Abstract

Brine management strategies require efficient methods of desalinating high-salinity streams (> 7 wt%). Low-salt-rejection reverse osmosis (LSRRO) provides salt leakage to reduce the trans-membrane osmotic pressure, and has higher water recovery than reverse osmosis (RO). However, LSRRO has high energy consumption (e.g., >5kWh/m3 for seawater feed). In this work, we develop novel transient multistage processes (i.e., semi-batch and batch) that employ LSRRO membranes to desalinate high-saline streams. Herein, we use a simplified lumped model to capture the system performance under ideal and non-ideal conditions and optimize salt rejection per pass for the multistage system.
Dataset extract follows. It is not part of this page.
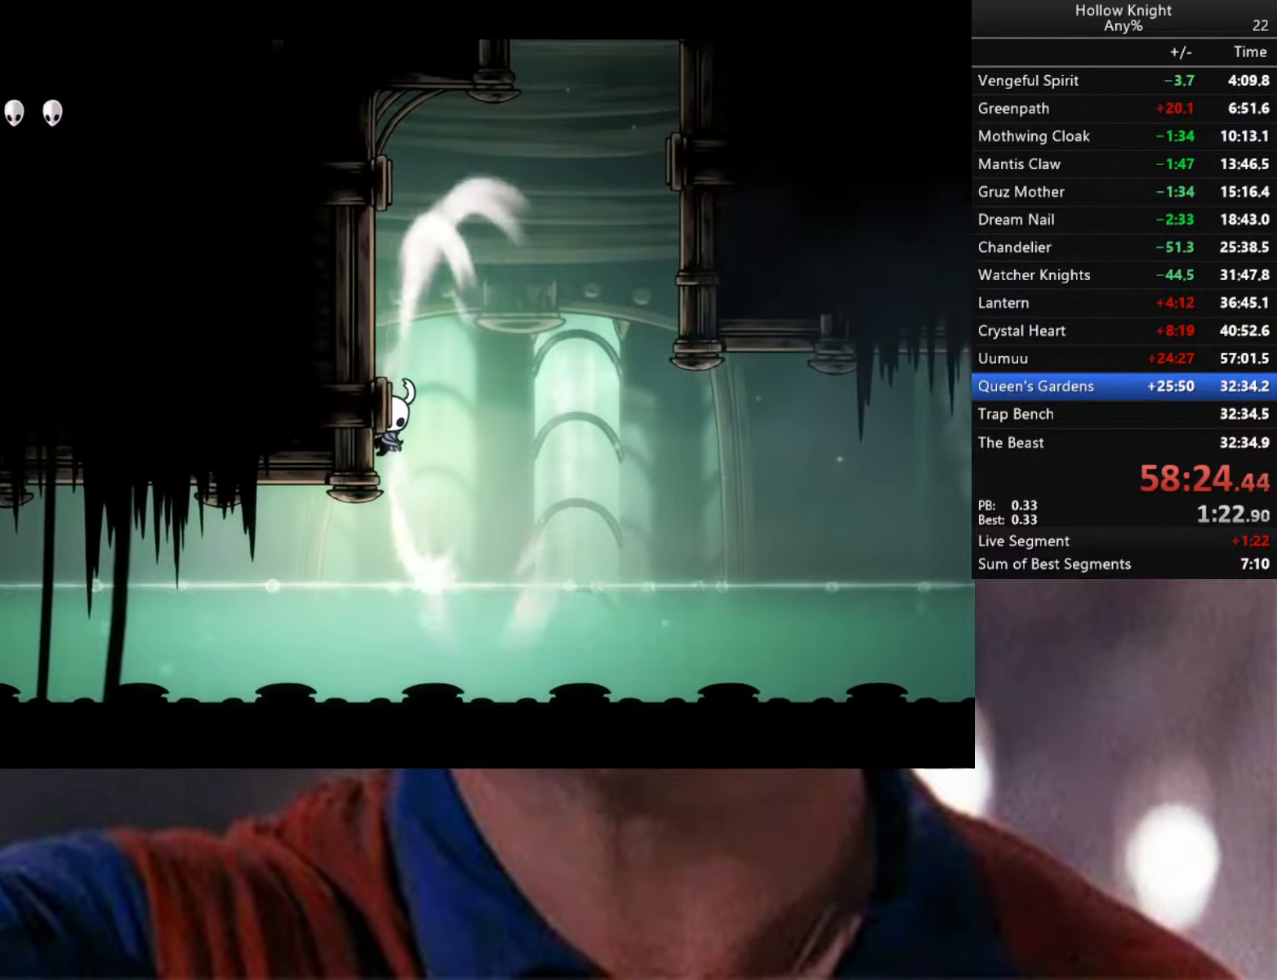
{"buttons": ["L2"], "left_stick": "left", "right_stick": "center", "events": []}
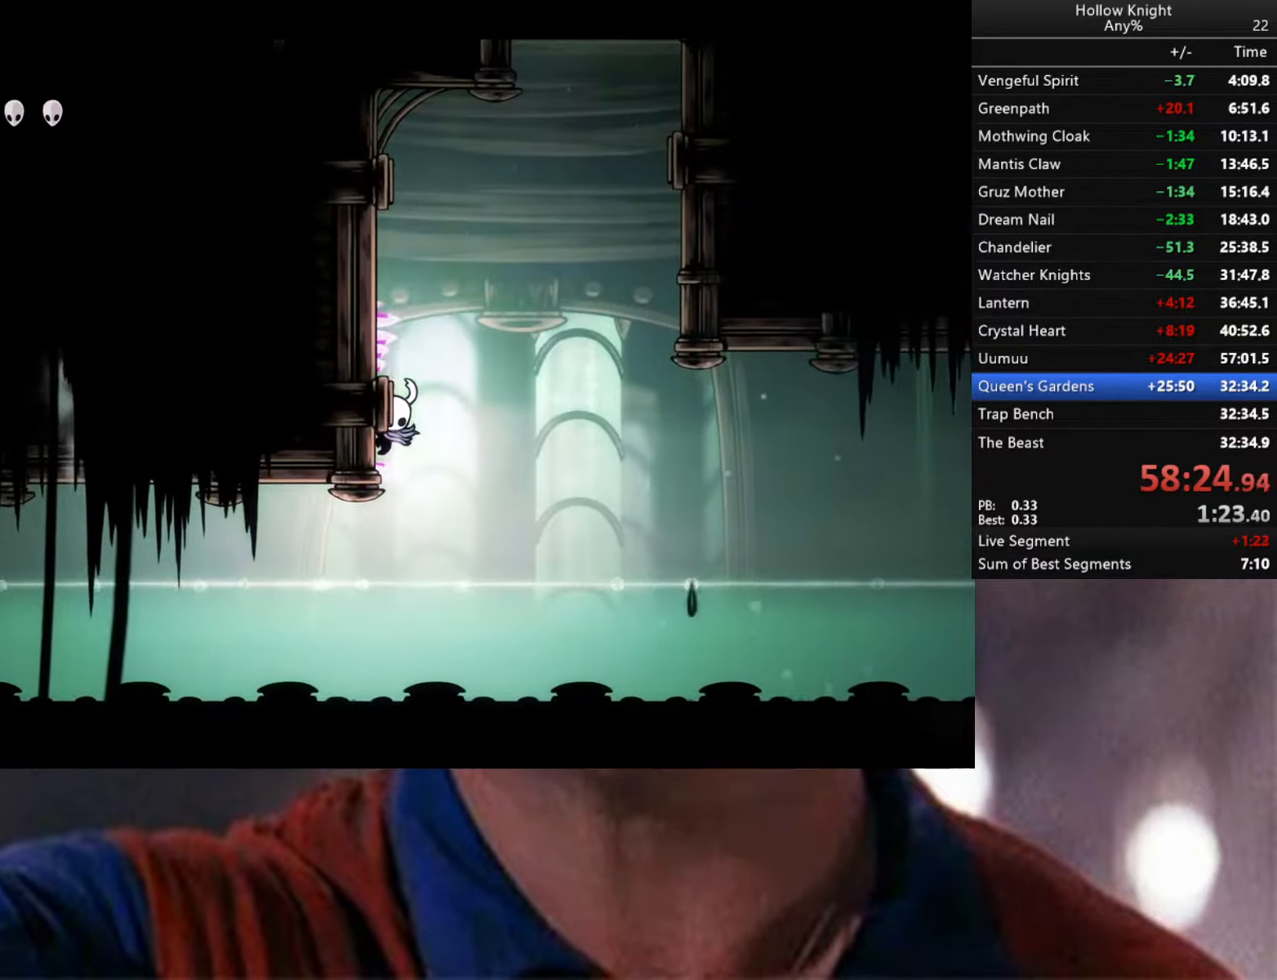
{"buttons": [], "left_stick": "center", "right_stick": "center", "events": [[217, "L2", "up"], [250, "left_stick", "center"]]}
The results show that the batch LSRRO system performs dewatering with fewer stages and more efficiently than the steady-state LSRRO. In particular, the multistage batch system significantly outperforms the steady-state LSRRO by reducing energy consumption between 38 % to 73 %. The ZLD application for 4-stage batch systems requires energy consumption between 1.07 and 6.96kWh/m3 for the feed salinity range between 0.1 and 1 mol/L. Conversely, semi-batch LSRRO is less efficient than steady-state and batch LSRRO. It is constrained by the loss due to the mixing of streams which results in more stages, tighter range for membrane selectivity, and higher energy consumption than batch LSRRO.